Figure 10. An overview of the `Patois’ program synthesis system. A dataset is mined for code idioms. These are then marked in a second dataset that will be trained for program synthesis. The decoder of this system has the option of outputting the mined code idioms as well as the primitive elements of the abstract syntax tree. As such the system reasons about the output at both high and low levels. Adapted from Shin et al. (2019).

The approach taken and how it relates to previous work: The system consists of two steps (figure 10). The goal of the first step is to obtain a set of frequent and useful program fragments. These are referred to as code idioms. Programs can be equivalently expressed as abstract syntax tree (AST). Hence, mining code idioms is treated as a non-parametric problem (Allamanis et al., 2018) and represented as inference over the probabilistic tree substitution grammar (pTSG).

The second step exploits these code idioms to augment the synthesis model. This model consists of a natural language encoder and an AST decoder (Yin and Neubig, 2017). At each step, the AST decoder has three possible actions. The first is to expand production rules defined in the original CFG of the source code language, which expands the sub-trees of the program AST. The second is to generate terminal nodes in the AST, such as reserved keywords and variable names.
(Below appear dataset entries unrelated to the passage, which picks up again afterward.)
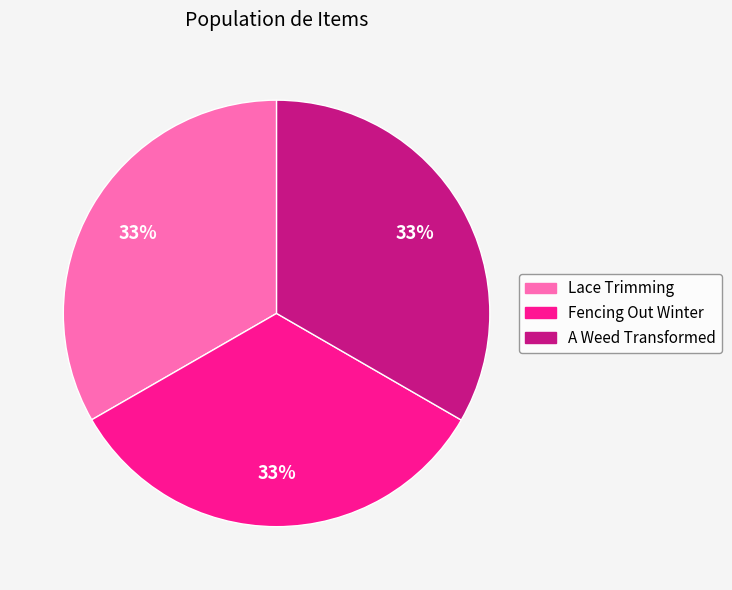

Count the number of slices in the pie.

3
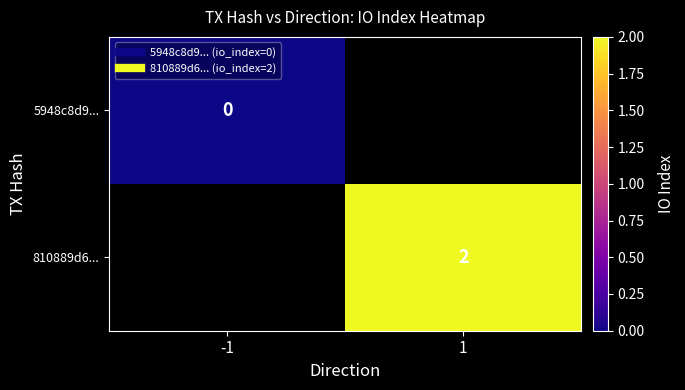

At how many categories does at least one series exceed 1?

1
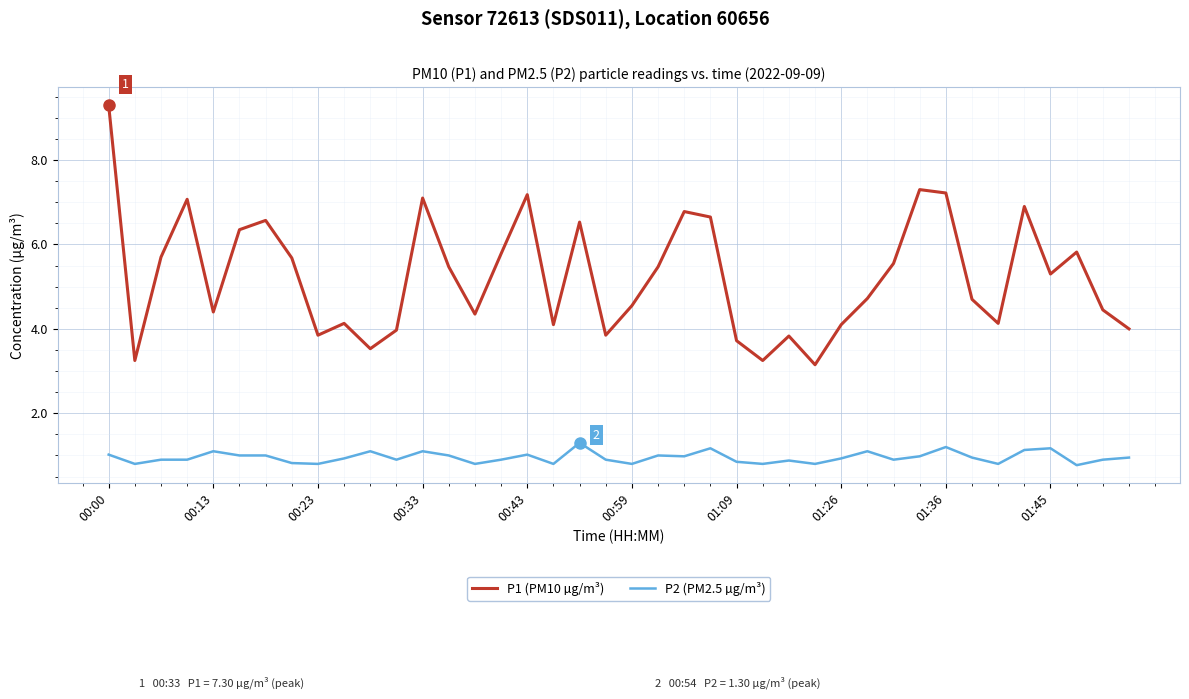

Which series has the largest range (max minus min)?

P1 (PM10 µg/m³)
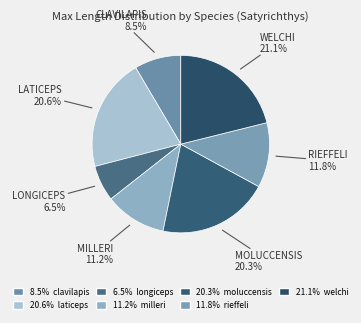

How many slices are in this pie chart?

7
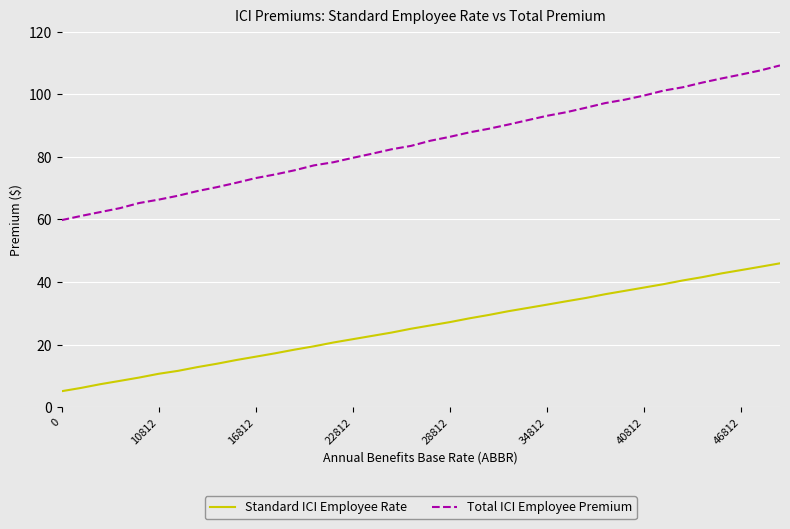

Rank the series by their average value, from lowest to highest.

Standard ICI Employee Rate, Total ICI Employee Premium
The third type of action is to expand the commonly used code idioms. They are hence effectively added to the output action space of the decoder at each step of generation. The resulting synthesis model is trained to maximize the log-likelihood of the action sequences that construct the right ASTs of the target programs given their natural language specifications.
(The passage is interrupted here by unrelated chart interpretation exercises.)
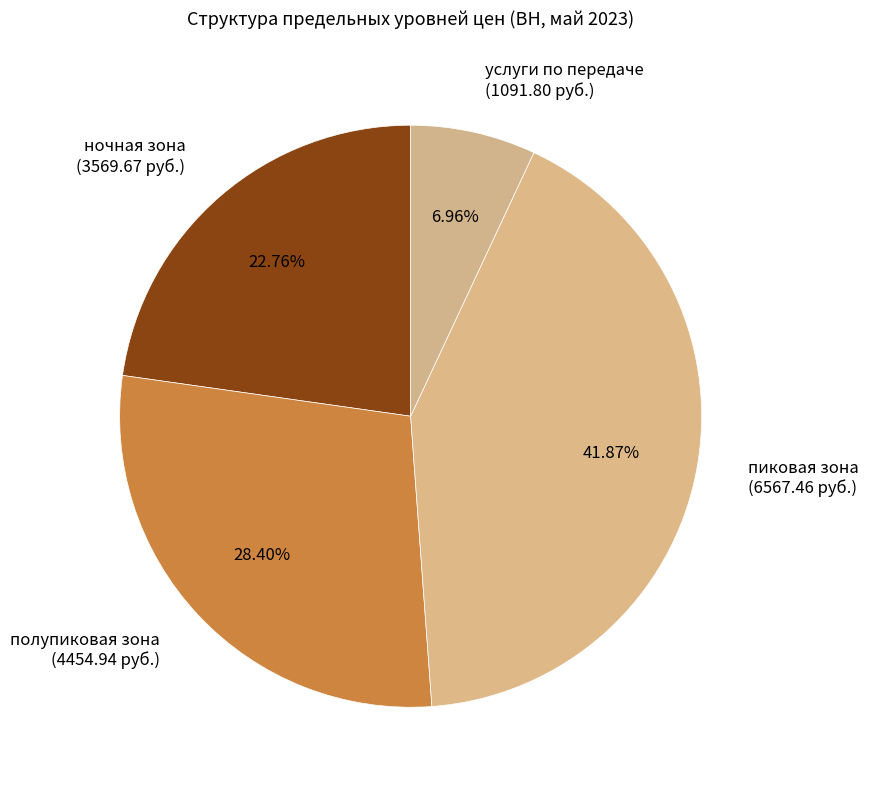

Rank the categories by value from lowest to highest.

услуги по передаче (1091.80 руб.), ночная зона (3569.67 руб.), полупиковая зона (4454.94 руб.), пиковая зона (6567.46 руб.)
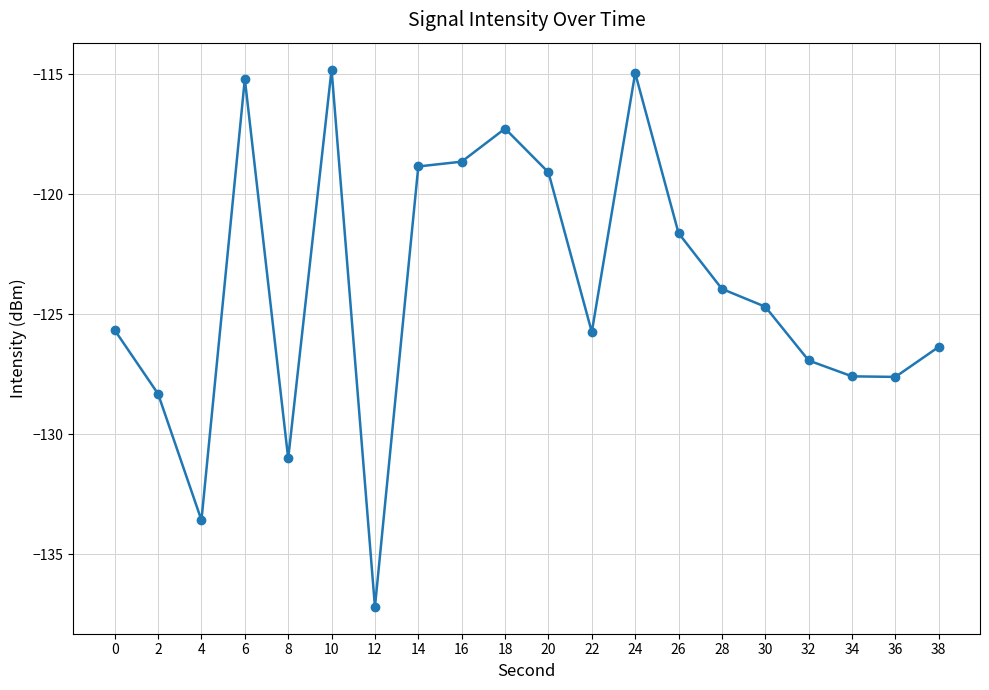

What is the difference between the maximum and minimum values?

22.4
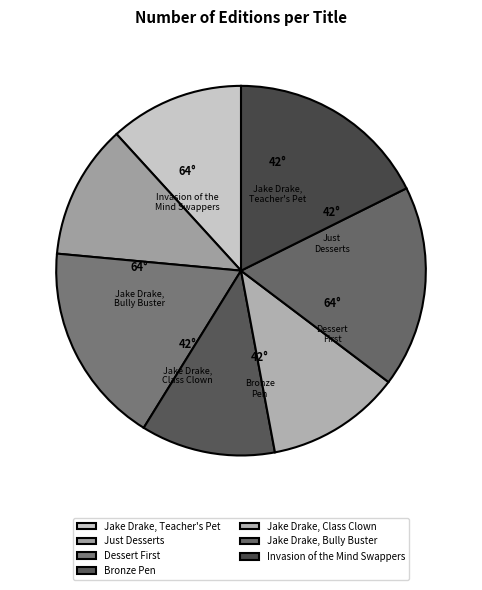

Does any single category account for the majority?

No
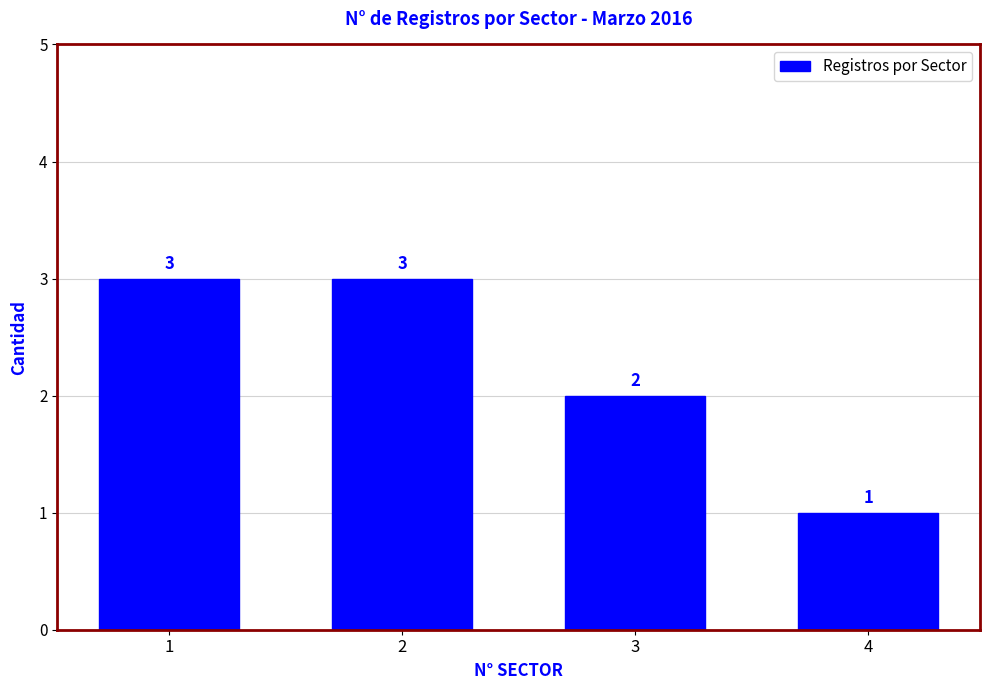

Is it true that the value at 3 is 3?

False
Results: The paper presents experimental results on the Hearthstone and Spider datasets (figure 11). The experiment results show a noticeable improvement of the Patois system over the baseline model, which does not take advantage of the mined common code idioms. For a more qualitative analysis, Figure 12 presents few examples of the mined code idioms from the Hearthstone and Spider datasets, which correspond nicely to some of the high-level programming patterns for each language.

Figure 11. Results on the Hearthstone dataset.

Figure 12. Examples of code idioms mined from the Hearthstone and Spider datasets. Adapted from Shin et al. (2019).